Segment Start: Source material
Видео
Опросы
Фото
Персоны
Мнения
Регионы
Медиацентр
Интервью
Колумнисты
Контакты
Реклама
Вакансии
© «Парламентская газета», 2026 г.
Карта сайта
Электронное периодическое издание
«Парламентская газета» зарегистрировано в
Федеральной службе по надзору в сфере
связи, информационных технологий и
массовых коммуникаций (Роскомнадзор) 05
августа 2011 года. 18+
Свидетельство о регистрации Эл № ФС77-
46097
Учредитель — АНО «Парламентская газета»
Segment End: Source material
**Exercise requirements:** Set down every line of the listing again, exactly.

**Response below:**
Видео
Опросы
Фото
Персоны
Мнения
Регионы
Медиацентр
Интервью
Колумнисты
Контакты
Реклама
Вакансии
© «Парламентская газета», 2026 г.
Карта сайта
Электронное периодическое издание
«Парламентская газета» зарегистрировано в
Федеральной службе по надзору в сфере
связи, информационных технологий и
массовых коммуникаций (Роскомнадзор) 05
августа 2011 года. 18+
Свидетельство о регистрации Эл № ФС77-
46097
Учредитель — АНО «Парламентская газета»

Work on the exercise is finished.